Two years ago I packed up most in my little house in Puerto Rico with the help of my son and we boarded a plane back to New York. With my father in tow, in a wheelchair, and two little dogs we must have made a spectacle going through customs. I was almost certain that it was the right decision to bring my Dad back to the home that I knew, not the one he’d become accustomed to and enjoyed for eight years. Living in Puerto Rico had been, for him, the realization of a dream to return to his home town. My uncle and aunt were in frequent contact with him. There were games of dominoes held on the porch. Relatives and friends found their way to the little yellow and white house we call home on the island. Little by little the family dynamics changed, my aunt passed away suddenly, my uncle became bedridden, and my father began forgetting how to get home when he picked up his morning bread at la Panadería. He stubbornly refused to come home to New York, Not yet!
A neighbor called me one Saturday morning to tell me that the police were going to issue an order for my arrest for neglecting my father if I didn’t come and take care of him quickly. I flew down the next morning and stayed with him for a month. I thought about staying in Puerto Rico. I almost quit my job. I decided to return to work the night he wouldn’t go inside and it was late. I worried that I couldn’t handle it myself and I was right. My dad was very ill. He could barely get around. We found out through MRIs and CT Scans that he not only had multiple strokes but he also had Alzheimer’s disease. We went through the ups and downs of moving him into our Brooklyn apartment that had never been his. The sound of the lock opening in the middle of the night as he attempted to flee is something that I’ll never forget. The progression of home attendants that didn’t work out for various reasons was disheartening. It was tough to say the least. We’re fortunate that we found a fairly affordable assisted living facility for him. He is well taken care of and I can sleep at night without burdensome worry.
Two years later I’m back in Puerto Rico and have placed my little yellow and white house on the market. My anxiety has been high. I’ve been torn between the idea of letting go of a dream. I can truly understand what emotional hoarding is all about. I know deep in my heart that when I do sell the house that I will be left with a blessed open space in me for new things that my Higher Power wants me to experience. Being tied to an empty house is not fruitful for me. There are so many losses I feel about my dad. His guitar playing, his singing, and most definitely his cooking! I miss his storytelling. I miss him. He’s still very much alive but I miss him. The interactions stolen by progressive Alzheimer’s disease is heartbreaking.
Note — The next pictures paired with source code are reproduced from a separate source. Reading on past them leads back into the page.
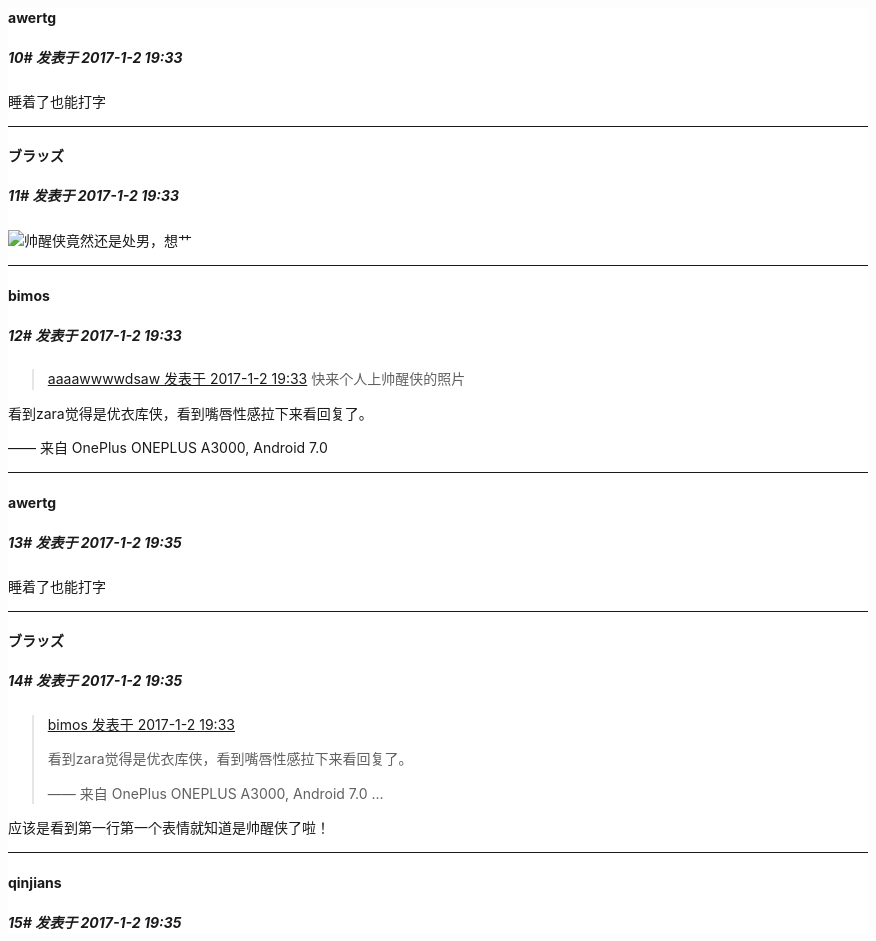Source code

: ####  awertg  
##### 10#       发表于 2017-1-2 19:33


睡着了也能打字


*****

####  ブラッズ  
##### 11#       发表于 2017-1-2 19:33


<img src="https://static.saraba1st.com/image/smiley/face/91.gif" referrerpolicy="no-referrer">帅醒侠竟然还是处男，想艹


*****

####  bimos  
##### 12#       发表于 2017-1-2 19:33


<blockquote><a href="httphttps://bbs.saraba1st.com/2b/forum.php?mod=redirect&amp;goto=findpost&amp;pid=34677590&amp;ptid=1359806" target="_blank">aaaawwwwdsaw 发表于 2017-1-2 19:33</a>
快来个人上帅醒侠的照片</blockquote>
看到zara觉得是优衣库侠，看到嘴唇性感拉下来看回复了。

—— 来自 OnePlus ONEPLUS A3000, Android 7.0


*****

####  awertg  
##### 13#       发表于 2017-1-2 19:35


睡着了也能打字


*****

####  ブラッズ  
##### 14#       发表于 2017-1-2 19:35


<blockquote><a href="httphttps://bbs.saraba1st.com/2b/forum.php?mod=redirect&amp;goto=findpost&amp;pid=34677595&amp;ptid=1359806" target="_blank">bimos 发表于 2017-1-2 19:33</a>

看到zara觉得是优衣库侠，看到嘴唇性感拉下来看回复了。


—— 来自 OnePlus ONEPLUS A3000, Android 7.0 ...</blockquote>
应该是看到第一行第一个表情就知道是帅醒侠了啦！


*****

####  qinjians  
##### 15#       发表于 2017-1-2 19:35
But the house is not my father.
I imagine that a new family will move into this lovely space and enjoy meals here such as the ones we cooked in our happy kitchen. They will appreciate the early morning sun pouring through the dining room windows, and the neighbors who are caring and kind and who weathered Maria- that awful hurricane that devastated the island. They will enjoy the nearby beaches, the glorious sunsets, and the sounds of the coquis chirping throughout the night.
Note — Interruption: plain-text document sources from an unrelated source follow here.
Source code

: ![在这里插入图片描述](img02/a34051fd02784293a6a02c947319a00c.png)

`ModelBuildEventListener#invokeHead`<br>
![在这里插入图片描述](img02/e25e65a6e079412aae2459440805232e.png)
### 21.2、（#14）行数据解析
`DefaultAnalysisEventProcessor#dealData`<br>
I don’t have all the answers. I know that the house captured my heart and that as I ease through the motions of selling it that someone else will come forward and also feel the life and love that this corner of the world holds. So, we’re packing and sharing memories. Today, my daughter reminded me that I can come back to this beloved island whenever I want. It’s bittersweet this trip, but the sweetness is one that I savor. We’ve had a good run here on Puerto Rico. My dad got to live out meaningful years here. We visited often and loved every day we were here. For all this, I am grateful.